►

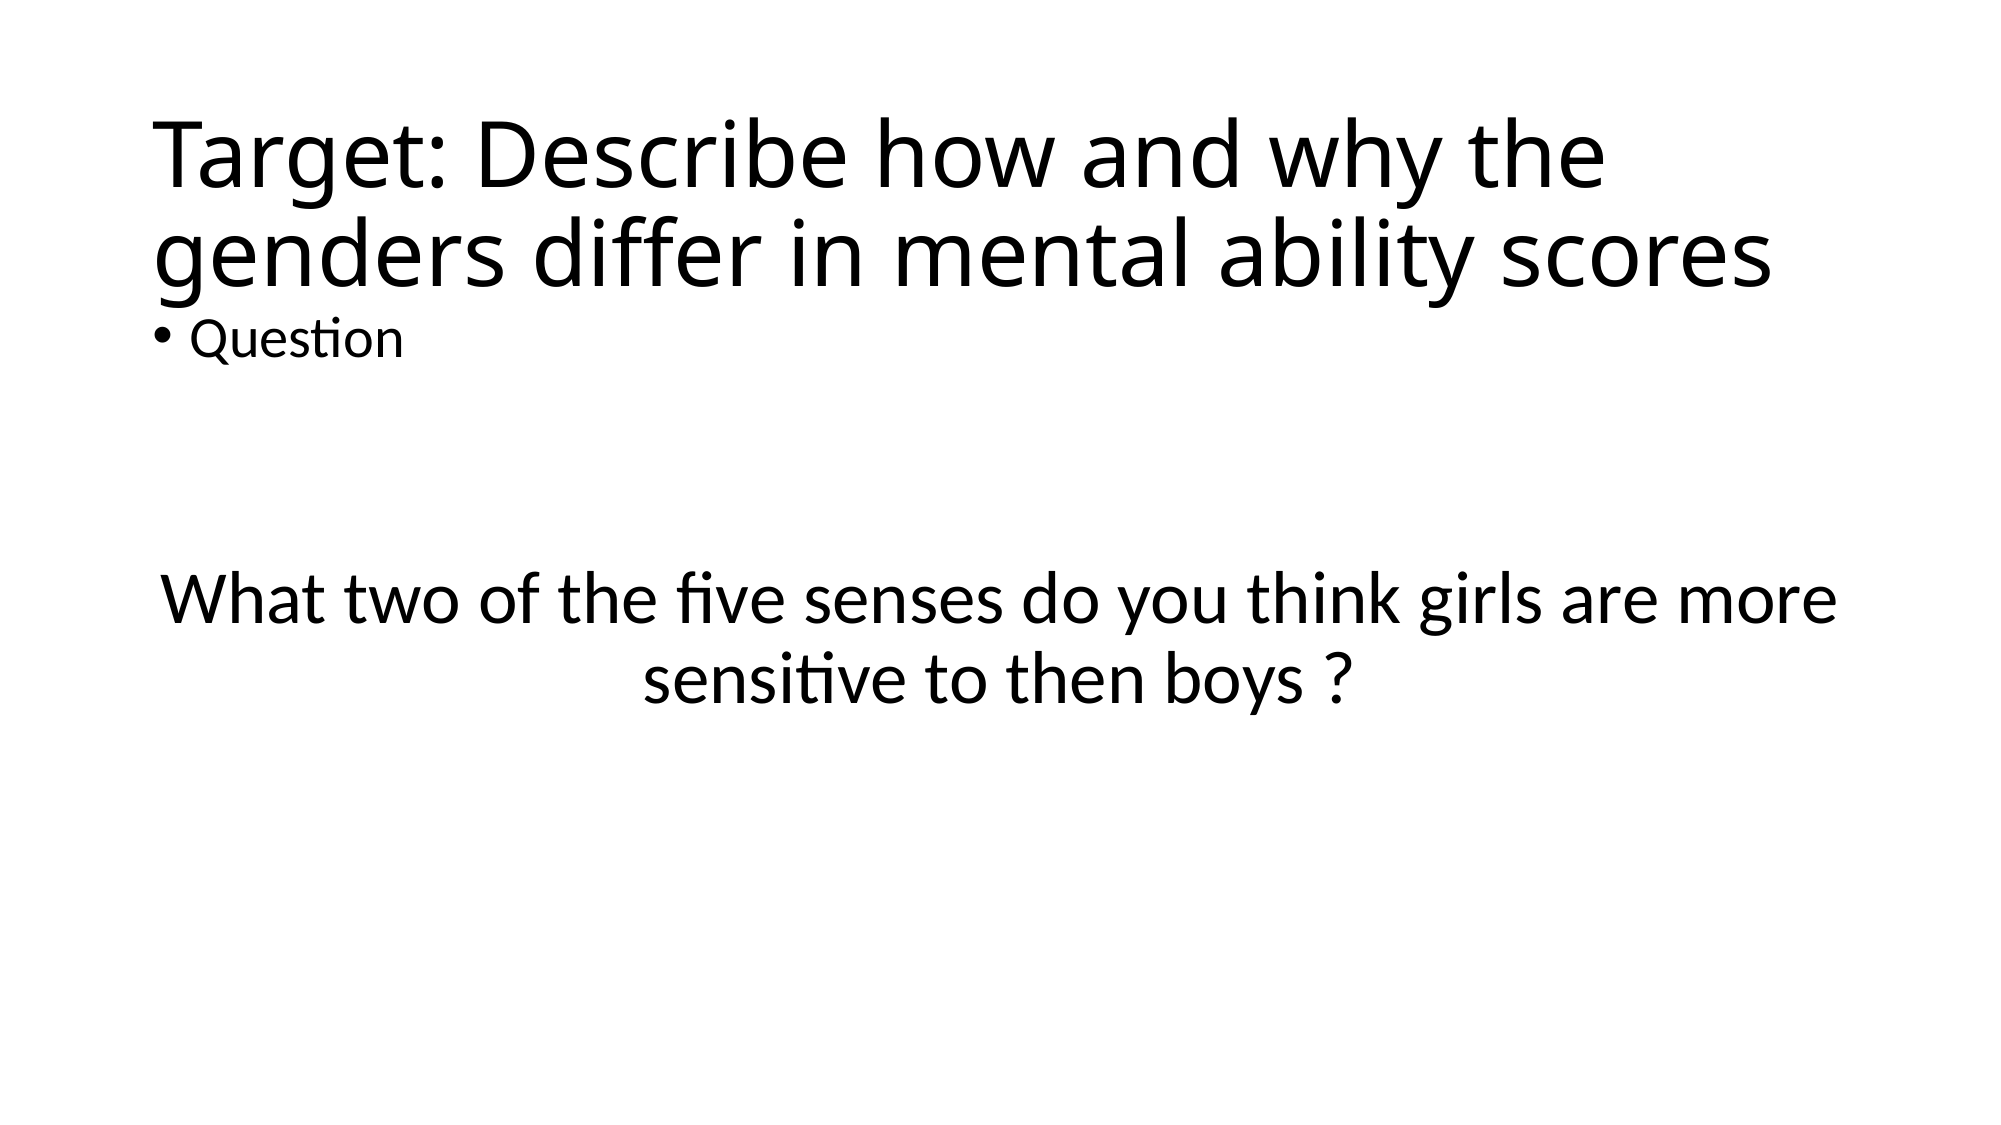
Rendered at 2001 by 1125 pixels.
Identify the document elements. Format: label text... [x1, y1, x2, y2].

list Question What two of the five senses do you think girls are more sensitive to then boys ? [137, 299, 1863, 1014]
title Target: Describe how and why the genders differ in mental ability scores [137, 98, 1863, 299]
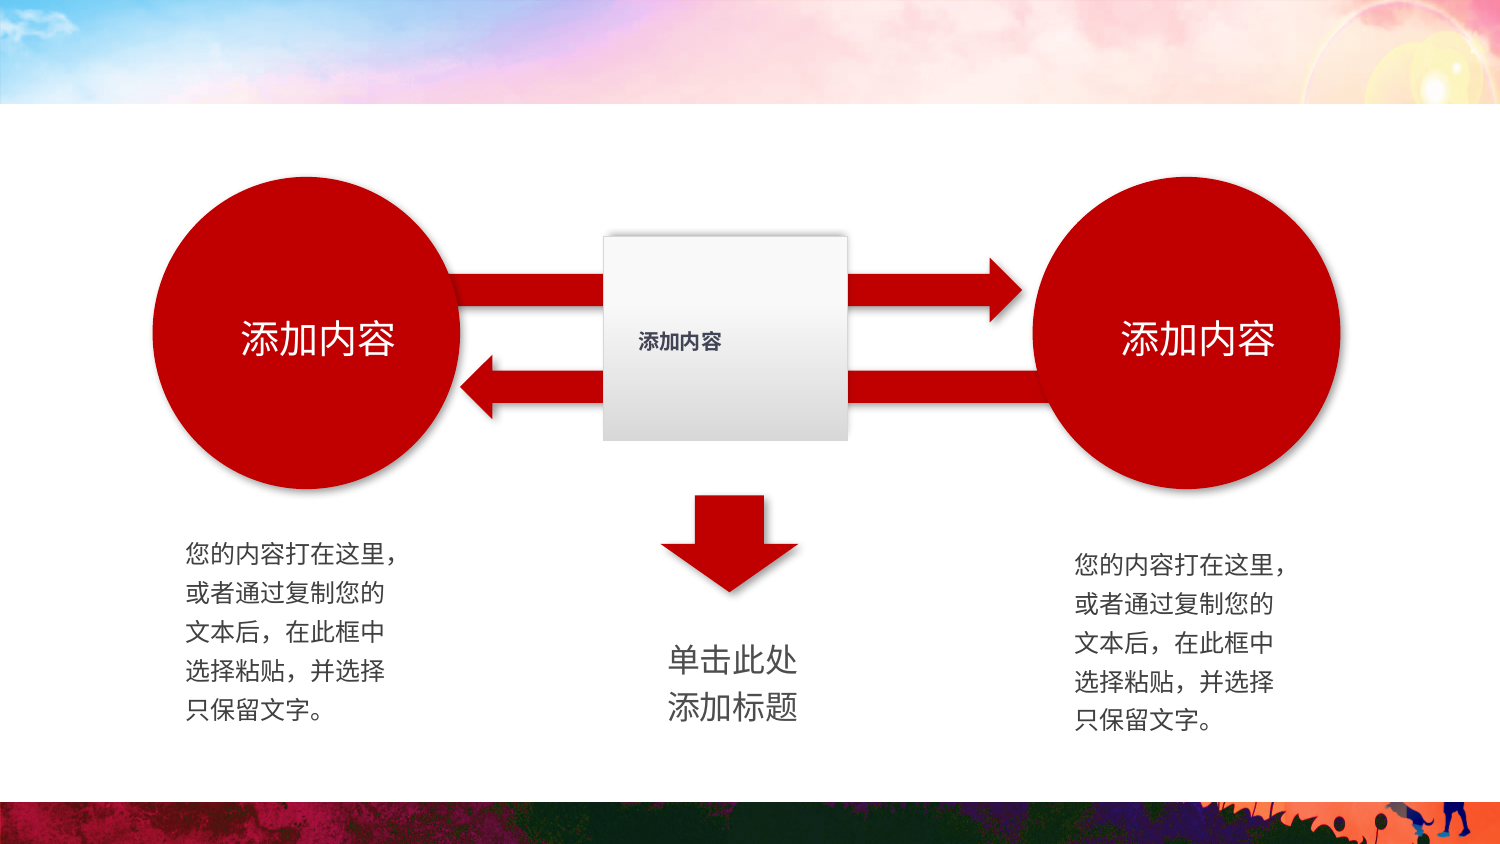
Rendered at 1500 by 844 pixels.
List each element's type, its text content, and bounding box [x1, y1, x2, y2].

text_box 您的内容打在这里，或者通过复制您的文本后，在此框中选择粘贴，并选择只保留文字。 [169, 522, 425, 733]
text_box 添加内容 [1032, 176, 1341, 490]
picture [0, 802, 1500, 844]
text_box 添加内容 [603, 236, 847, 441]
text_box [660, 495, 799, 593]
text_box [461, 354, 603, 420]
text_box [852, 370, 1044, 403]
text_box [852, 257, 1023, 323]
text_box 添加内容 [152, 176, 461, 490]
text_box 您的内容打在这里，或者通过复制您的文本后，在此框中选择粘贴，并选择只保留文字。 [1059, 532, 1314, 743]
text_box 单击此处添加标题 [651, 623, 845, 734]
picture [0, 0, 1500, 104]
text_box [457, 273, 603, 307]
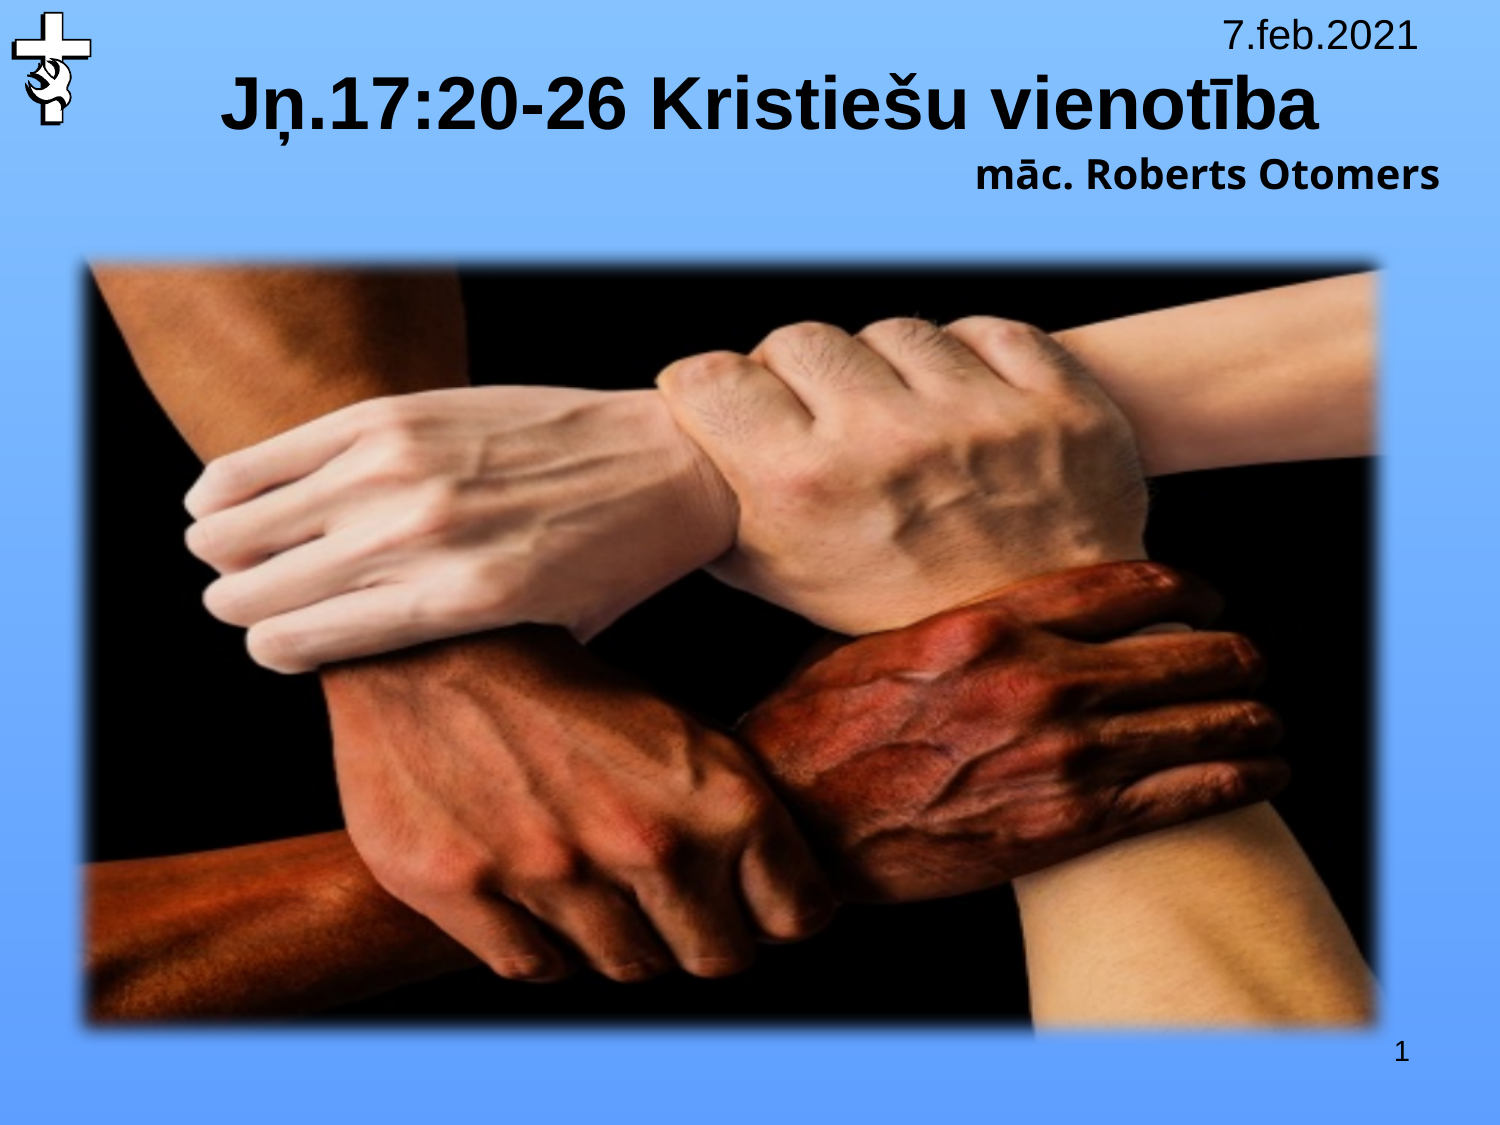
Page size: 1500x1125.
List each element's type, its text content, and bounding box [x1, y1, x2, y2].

◄

*THE TASK:* Would you state how many lines in the listing above contain the word "pixels"? Reply with the number and no other words.

*ANSWER TO THIS PROBLEM:* 2